Antibiyotik direncinin altında yatan evrim, iletim ve moleküler mekanizmalarla ilgileniyoruz. Özellikle, bu makaleyi besleyen çalışma, çevresel dirence olan ilgimizden kaynaklanmaktadır. Şu anda, bir yıllık verileri kullanarak antimikrobiyal dirençteki mekansal zamansal değişimi izlemek için yerel bir veri tabanı oluşturmaya çalışıyoruz.
Antimikrobiyal direnci tespit etmek ve izlemek için kültür tabanlı teknikler ve genomiklerin bir kombinasyonu kullanılır. Örneklerden alınan DNA, mikrobiyal çeşitliliğin profilini çıkarmak ve direnç genlerini tespit etmek için PCR veya av tüfeği dizilimine tabi tutulur. Ek olarak, gelişmiş AMR tespiti için metabarkodlama ve gen tabanlı AMR panelleri kullanılır.

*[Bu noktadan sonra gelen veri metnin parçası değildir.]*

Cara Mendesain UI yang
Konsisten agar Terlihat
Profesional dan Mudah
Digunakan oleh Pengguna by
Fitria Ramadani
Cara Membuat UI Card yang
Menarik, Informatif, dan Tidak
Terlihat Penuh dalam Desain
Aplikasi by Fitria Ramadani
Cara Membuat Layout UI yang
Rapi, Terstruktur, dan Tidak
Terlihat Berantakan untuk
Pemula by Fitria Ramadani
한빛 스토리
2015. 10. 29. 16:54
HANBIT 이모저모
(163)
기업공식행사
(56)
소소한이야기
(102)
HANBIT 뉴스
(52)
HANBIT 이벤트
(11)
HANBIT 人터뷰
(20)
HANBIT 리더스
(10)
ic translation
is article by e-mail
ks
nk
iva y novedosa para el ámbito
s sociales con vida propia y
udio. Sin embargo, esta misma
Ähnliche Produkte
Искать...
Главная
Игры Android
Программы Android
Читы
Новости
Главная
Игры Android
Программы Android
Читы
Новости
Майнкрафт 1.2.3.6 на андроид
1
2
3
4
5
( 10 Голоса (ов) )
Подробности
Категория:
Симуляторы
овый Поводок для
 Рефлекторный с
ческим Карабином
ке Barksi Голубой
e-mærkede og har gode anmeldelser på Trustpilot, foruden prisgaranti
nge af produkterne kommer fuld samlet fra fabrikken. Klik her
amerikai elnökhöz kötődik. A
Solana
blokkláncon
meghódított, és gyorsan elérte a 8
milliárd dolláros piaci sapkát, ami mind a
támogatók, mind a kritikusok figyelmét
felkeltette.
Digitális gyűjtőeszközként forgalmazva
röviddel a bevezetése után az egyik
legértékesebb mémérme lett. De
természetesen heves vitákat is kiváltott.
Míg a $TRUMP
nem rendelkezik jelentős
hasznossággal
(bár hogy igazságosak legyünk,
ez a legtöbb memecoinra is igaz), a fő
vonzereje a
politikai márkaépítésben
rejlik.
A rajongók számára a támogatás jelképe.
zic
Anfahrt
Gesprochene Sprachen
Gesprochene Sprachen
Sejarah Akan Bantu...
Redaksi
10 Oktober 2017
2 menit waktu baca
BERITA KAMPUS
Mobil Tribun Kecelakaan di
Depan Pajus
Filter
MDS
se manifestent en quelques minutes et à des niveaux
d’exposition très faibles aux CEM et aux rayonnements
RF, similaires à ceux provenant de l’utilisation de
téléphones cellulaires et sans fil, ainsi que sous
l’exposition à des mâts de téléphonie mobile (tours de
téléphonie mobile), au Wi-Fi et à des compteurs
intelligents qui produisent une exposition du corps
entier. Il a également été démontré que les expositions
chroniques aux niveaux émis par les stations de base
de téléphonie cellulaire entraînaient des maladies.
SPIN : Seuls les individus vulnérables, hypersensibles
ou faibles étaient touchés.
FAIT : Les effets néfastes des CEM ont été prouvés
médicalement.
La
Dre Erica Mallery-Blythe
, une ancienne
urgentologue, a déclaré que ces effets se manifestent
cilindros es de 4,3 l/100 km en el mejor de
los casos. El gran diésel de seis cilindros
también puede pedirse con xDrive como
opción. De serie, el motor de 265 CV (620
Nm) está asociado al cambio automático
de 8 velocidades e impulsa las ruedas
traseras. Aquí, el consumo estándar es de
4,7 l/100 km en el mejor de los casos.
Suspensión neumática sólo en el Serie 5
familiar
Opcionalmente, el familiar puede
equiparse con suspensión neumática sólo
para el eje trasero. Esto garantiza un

Parçalanmış düşük moleküler ağırlıklı DNA'nın AMR genlerinin bir rezervuarı olduğu bilinmektedir, ancak doğrusal ve düşük moleküler ağırlıklı DNA'nın yüksek verimli ekstraksiyonuna özgü yöntemlerin geliştirilmesine çok az odaklanılmıştır. Çalışmalarımız bu boşluğu gidermeye odaklanmaktadır. Protokolümüz, atık sudan ekstrakte edilen düşük moleküler ağırlıklı DNA oranını zenginleştirmek için basit bir ön işleme adımı sunar.
Sonuç olarak, bu, serbest DNA fraksiyonlarını dışlamadan çevresel AMR'yi bütünüyle yakalar. Bu protokol, biraz daha fazla çalışma ile kitsiz bir yöntem haline getirilebilir. Bu da çevresel AMR'yi yakalamak için uygun maliyetli tekniklerin geliştirilmesinin önünü açıyor.
Mutasyon direncinin ötesine geçmek ve genetik olmayan mekanizmaların antibiyotik direncine katkısını araştırmak istiyoruz. Özellikle, yatay gen transferi ve genomik mutasyonların farklı ortamlarda antibiyotiklere adaptasyona göreceli katkılarını karşılaştırmakla ilgileniyoruz.